[[ EXCERPTED RECORDS open ]]

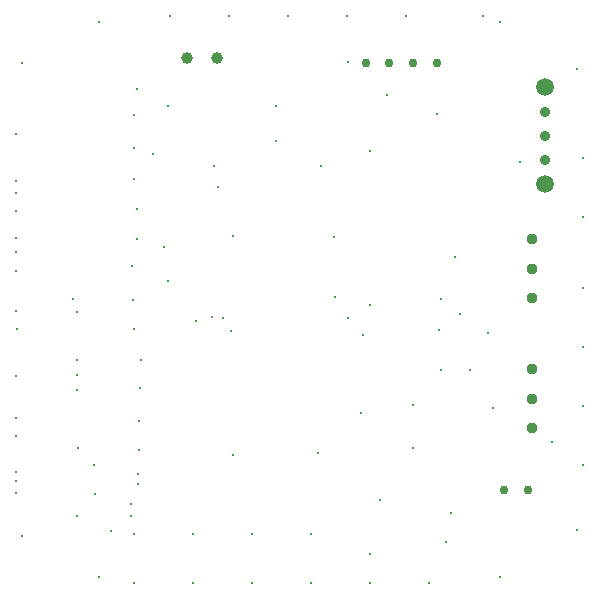
<source format=gbr>
%TF.GenerationSoftware,KiCad,Pcbnew,7.0.7-7.0.7~ubuntu23.04.1*%
%TF.CreationDate,2023-09-19T04:43:30+00:00*%
%TF.ProjectId,m5-pantilt,6d352d70-616e-4746-996c-742e6b696361,1*%
%TF.SameCoordinates,Original*%
%TF.FileFunction,Plated,1,2,PTH,Drill*%
%TF.FilePolarity,Positive*%
%FSLAX46Y46*%
G04 Gerber Fmt 4.6, Leading zero omitted, Abs format (unit mm)*
G04 Created by KiCad (PCBNEW 7.0.7-7.0.7~ubuntu23.04.1) date 2023-09-19 04:43:30*
%MOMM*%
%LPD*%
G01*
G04 APERTURE LIST*
%TA.AperFunction,ViaDrill*%
%ADD10C,0.300000*%
%TD*%
%TA.AperFunction,ComponentDrill*%
%ADD11C,0.750000*%
%TD*%
%TA.AperFunction,ComponentDrill*%
%ADD12C,0.900000*%
%TD*%
%TA.AperFunction,ComponentDrill*%
%ADD13C,0.950000*%
%TD*%
%TA.AperFunction,ComponentDrill*%
%ADD14C,1.000000*%
%TD*%
%TA.AperFunction,ComponentDrill*%
%ADD15C,1.500000*%
%TD*%
G04 APERTURE END LIST*
D10*
X101000000Y-61000000D03*
X101000000Y-66000000D03*
X101000000Y-71000000D03*
X101000000Y-76000000D03*
X101000000Y-81450000D03*
X101000000Y-86538000D03*
X101016000Y-64948000D03*
X101016000Y-67488000D03*
X101016000Y-69774000D03*
X101016000Y-72568000D03*
X101016000Y-85014000D03*
X101016000Y-89586000D03*
X101016000Y-90385503D03*
X101016000Y-91364000D03*
X101100000Y-77500000D03*
X101500000Y-55000000D03*
X101500000Y-95000000D03*
X105800000Y-75000000D03*
X106150000Y-80150000D03*
X106150000Y-81400000D03*
X106150000Y-82700000D03*
X106200000Y-76100000D03*
X106200000Y-93300000D03*
X106250000Y-87550000D03*
X107600000Y-88976400D03*
X107700000Y-91500000D03*
X108000000Y-51500000D03*
X108000000Y-98500000D03*
X109000000Y-94600000D03*
X110700000Y-92300000D03*
X110700000Y-93300000D03*
X110809600Y-72201600D03*
X110930000Y-75010000D03*
X111000000Y-59400000D03*
X111000000Y-62200000D03*
X111000000Y-64800000D03*
X111000000Y-77500000D03*
X111000000Y-94830000D03*
X111000000Y-99000000D03*
X111200000Y-57200000D03*
X111200000Y-69900000D03*
X111220000Y-67380000D03*
X111300000Y-89800000D03*
X111300000Y-90600000D03*
X111410000Y-87740000D03*
X111430000Y-85268000D03*
X111500000Y-82500000D03*
X111600000Y-80100000D03*
X112600000Y-62650000D03*
X113550000Y-70550000D03*
X113900000Y-58600000D03*
X113900000Y-73400000D03*
X114000000Y-51000000D03*
X116000000Y-94850000D03*
X116000000Y-99000000D03*
X116250000Y-76800000D03*
X117550000Y-76500000D03*
X117800000Y-63700000D03*
X118100480Y-65499520D03*
X118500000Y-76534015D03*
X119000000Y-51000000D03*
X119200000Y-77700000D03*
X119400000Y-69600000D03*
X119400000Y-88200000D03*
X121000000Y-94850000D03*
X121000000Y-99000000D03*
X123000000Y-61550000D03*
X123050000Y-58650000D03*
X124000000Y-51000000D03*
X126000000Y-94850000D03*
X126000000Y-99000000D03*
X126600000Y-88000000D03*
X126800000Y-63700000D03*
X127900000Y-69700000D03*
X128000000Y-74750000D03*
X129000000Y-51000000D03*
X129100000Y-54900000D03*
X129100000Y-76534015D03*
X130200000Y-84600000D03*
X130350000Y-78000000D03*
X130950000Y-62400000D03*
X130980000Y-96530000D03*
X131000000Y-75500000D03*
X131000000Y-99000000D03*
X131800000Y-92000000D03*
X132400000Y-57650000D03*
X134000000Y-51000000D03*
X134600000Y-83900000D03*
X134600000Y-87600000D03*
X136000000Y-99000000D03*
X136600000Y-59300000D03*
X136800000Y-77600000D03*
X137000000Y-75000000D03*
X137000000Y-81000000D03*
X137380000Y-95490000D03*
X137795200Y-93065800D03*
X138200000Y-71400000D03*
X138600000Y-76200000D03*
X139400000Y-80963000D03*
X140500000Y-51000000D03*
X141000000Y-77800000D03*
X141400000Y-84200000D03*
X142000000Y-51500000D03*
X142000000Y-98500000D03*
X143700000Y-63400000D03*
X146400000Y-87100000D03*
X148500000Y-55500000D03*
X148500000Y-94500000D03*
X149000000Y-63000000D03*
X149000000Y-68000000D03*
X149000000Y-74000000D03*
X149000000Y-79000000D03*
X149000000Y-84000000D03*
X149000000Y-89000000D03*
D11*
%TO.C,J6*%
X130600000Y-55000000D03*
X132600000Y-55000000D03*
X134600000Y-55000000D03*
X136600000Y-55000000D03*
%TO.C,J5*%
X142350000Y-91150000D03*
X144350000Y-91150000D03*
D12*
%TO.C,SW1*%
X145800000Y-59150000D03*
X145800000Y-61150000D03*
X145800000Y-63150000D03*
D13*
%TO.C,J3*%
X144700000Y-69900000D03*
X144700000Y-72400000D03*
X144700000Y-74900000D03*
%TO.C,J8*%
X144700000Y-80900000D03*
X144700000Y-83400000D03*
X144700000Y-85900000D03*
D14*
%TO.C,J7*%
X115500000Y-54525000D03*
X118000000Y-54525000D03*
D15*
%TO.C,SW1*%
X145800000Y-57050000D03*
X145800000Y-65250000D03*
M02*

</source>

[[ EXCERPTED RECORDS closed ]]

* DIRECTIONS FOR THIS TASK *
Can you repeat, word for word, every line above from the one containing "X130980000Y-96530000D03*" down to the one containing "X149000000Y-68000000D03*", including both?

* EXPECTED ANSWER *
X130980000Y-96530000D03*
X131000000Y-75500000D03*
X131000000Y-99000000D03*
X131800000Y-92000000D03*
X132400000Y-57650000D03*
X134000000Y-51000000D03*
X134600000Y-83900000D03*
X134600000Y-87600000D03*
X136000000Y-99000000D03*
X136600000Y-59300000D03*
X136800000Y-77600000D03*
X137000000Y-75000000D03*
X137000000Y-81000000D03*
X137380000Y-95490000D03*
X137795200Y-93065800D03*
X138200000Y-71400000D03*
X138600000Y-76200000D03*
X139400000Y-80963000D03*
X140500000Y-51000000D03*
X141000000Y-77800000D03*
X141400000Y-84200000D03*
X142000000Y-51500000D03*
X142000000Y-98500000D03*
X143700000Y-63400000D03*
X146400000Y-87100000D03*
X148500000Y-55500000D03*
X148500000Y-94500000D03*
X149000000Y-63000000D03*
X149000000Y-68000000D03*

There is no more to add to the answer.